(Input data)

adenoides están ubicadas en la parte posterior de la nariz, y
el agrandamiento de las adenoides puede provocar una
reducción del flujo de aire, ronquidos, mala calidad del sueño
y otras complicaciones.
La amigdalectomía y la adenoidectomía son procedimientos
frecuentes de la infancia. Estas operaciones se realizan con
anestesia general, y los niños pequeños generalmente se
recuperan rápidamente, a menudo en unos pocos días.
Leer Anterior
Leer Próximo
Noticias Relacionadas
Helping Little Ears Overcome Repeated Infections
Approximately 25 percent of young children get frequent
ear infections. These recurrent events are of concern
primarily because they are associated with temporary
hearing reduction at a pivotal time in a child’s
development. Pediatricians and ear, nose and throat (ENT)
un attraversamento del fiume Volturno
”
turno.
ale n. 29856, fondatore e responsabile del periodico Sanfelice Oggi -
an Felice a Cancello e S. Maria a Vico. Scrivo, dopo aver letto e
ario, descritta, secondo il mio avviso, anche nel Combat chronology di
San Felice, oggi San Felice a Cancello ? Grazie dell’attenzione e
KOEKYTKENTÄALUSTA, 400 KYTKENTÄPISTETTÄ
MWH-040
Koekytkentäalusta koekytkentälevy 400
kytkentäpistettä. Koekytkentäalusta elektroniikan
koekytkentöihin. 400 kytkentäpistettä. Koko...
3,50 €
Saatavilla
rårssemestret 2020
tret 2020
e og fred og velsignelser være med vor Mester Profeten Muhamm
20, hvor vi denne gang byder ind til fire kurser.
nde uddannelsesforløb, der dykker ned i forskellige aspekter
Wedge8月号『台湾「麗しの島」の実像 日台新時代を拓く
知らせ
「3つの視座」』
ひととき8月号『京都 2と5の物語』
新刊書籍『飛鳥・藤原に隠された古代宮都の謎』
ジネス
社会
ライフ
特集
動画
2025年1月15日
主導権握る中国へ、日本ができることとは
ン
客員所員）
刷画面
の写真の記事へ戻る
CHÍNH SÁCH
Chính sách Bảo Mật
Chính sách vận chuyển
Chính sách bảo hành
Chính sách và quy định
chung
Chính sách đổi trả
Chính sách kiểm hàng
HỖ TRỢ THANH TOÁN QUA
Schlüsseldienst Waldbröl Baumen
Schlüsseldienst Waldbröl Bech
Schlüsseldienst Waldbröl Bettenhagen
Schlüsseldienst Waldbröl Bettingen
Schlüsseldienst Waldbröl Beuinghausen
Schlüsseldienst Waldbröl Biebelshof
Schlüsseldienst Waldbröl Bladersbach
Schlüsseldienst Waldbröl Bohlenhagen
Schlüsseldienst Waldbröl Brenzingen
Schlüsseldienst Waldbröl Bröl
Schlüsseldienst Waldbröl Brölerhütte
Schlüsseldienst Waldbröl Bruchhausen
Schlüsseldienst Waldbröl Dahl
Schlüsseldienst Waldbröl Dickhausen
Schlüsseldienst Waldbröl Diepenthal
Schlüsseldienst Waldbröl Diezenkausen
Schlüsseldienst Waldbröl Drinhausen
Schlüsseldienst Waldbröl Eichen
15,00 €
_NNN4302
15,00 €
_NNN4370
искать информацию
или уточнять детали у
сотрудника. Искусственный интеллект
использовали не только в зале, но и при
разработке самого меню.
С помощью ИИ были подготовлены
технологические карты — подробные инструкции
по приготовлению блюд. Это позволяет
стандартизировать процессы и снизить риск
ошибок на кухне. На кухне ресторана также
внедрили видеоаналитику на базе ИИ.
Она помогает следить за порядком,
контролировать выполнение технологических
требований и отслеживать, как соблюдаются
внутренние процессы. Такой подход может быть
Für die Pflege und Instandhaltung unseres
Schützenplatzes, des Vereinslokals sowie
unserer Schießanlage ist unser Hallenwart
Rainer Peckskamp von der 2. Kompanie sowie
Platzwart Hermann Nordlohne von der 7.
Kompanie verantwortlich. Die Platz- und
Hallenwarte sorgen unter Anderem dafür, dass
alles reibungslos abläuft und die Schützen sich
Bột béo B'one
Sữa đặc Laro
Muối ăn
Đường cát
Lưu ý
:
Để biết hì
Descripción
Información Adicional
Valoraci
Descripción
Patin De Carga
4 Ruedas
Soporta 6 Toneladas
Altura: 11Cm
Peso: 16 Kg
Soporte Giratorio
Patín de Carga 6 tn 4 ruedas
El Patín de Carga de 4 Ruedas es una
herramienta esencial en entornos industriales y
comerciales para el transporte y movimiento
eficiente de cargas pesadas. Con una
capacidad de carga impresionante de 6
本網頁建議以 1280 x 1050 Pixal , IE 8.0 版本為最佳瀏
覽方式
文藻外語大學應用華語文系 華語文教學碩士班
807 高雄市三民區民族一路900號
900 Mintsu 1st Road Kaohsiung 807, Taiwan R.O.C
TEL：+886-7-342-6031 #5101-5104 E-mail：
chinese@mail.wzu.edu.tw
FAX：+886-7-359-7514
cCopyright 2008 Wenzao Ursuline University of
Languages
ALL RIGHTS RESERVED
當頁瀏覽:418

(End Input data)

- Exercise:
An exact copy of the lines above between the line holding "Chính sách bảo hành" and the line holding "контролировать выполнение технологических", inclusive, is the whole answer.

- Reply to the task:
Chính sách bảo hành
Chính sách và quy định
chung
Chính sách đổi trả
Chính sách kiểm hàng
HỖ TRỢ THANH TOÁN QUA
Schlüsseldienst Waldbröl Baumen
Schlüsseldienst Waldbröl Bech
Schlüsseldienst Waldbröl Bettenhagen
Schlüsseldienst Waldbröl Bettingen
Schlüsseldienst Waldbröl Beuinghausen
Schlüsseldienst Waldbröl Biebelshof
Schlüsseldienst Waldbröl Bladersbach
Schlüsseldienst Waldbröl Bohlenhagen
Schlüsseldienst Waldbröl Brenzingen
Schlüsseldienst Waldbröl Bröl
Schlüsseldienst Waldbröl Brölerhütte
Schlüsseldienst Waldbröl Bruchhausen
Schlüsseldienst Waldbröl Dahl
Schlüsseldienst Waldbröl Dickhausen
Schlüsseldienst Waldbröl Diepenthal
Schlüsseldienst Waldbröl Diezenkausen
Schlüsseldienst Waldbröl Drinhausen
Schlüsseldienst Waldbröl Eichen
15,00 €
_NNN4302
15,00 €
_NNN4370
искать информацию
или уточнять детали у
сотрудника. Искусственный интеллект
использовали не только в зале, но и при
разработке самого меню.
С помощью ИИ были подготовлены
технологические карты — подробные инструкции
по приготовлению блюд. Это позволяет
стандартизировать процессы и снизить риск
ошибок на кухне. На кухне ресторана также
внедрили видеоаналитику на базе ИИ.
Она помогает следить за порядком,
контролировать выполнение технологических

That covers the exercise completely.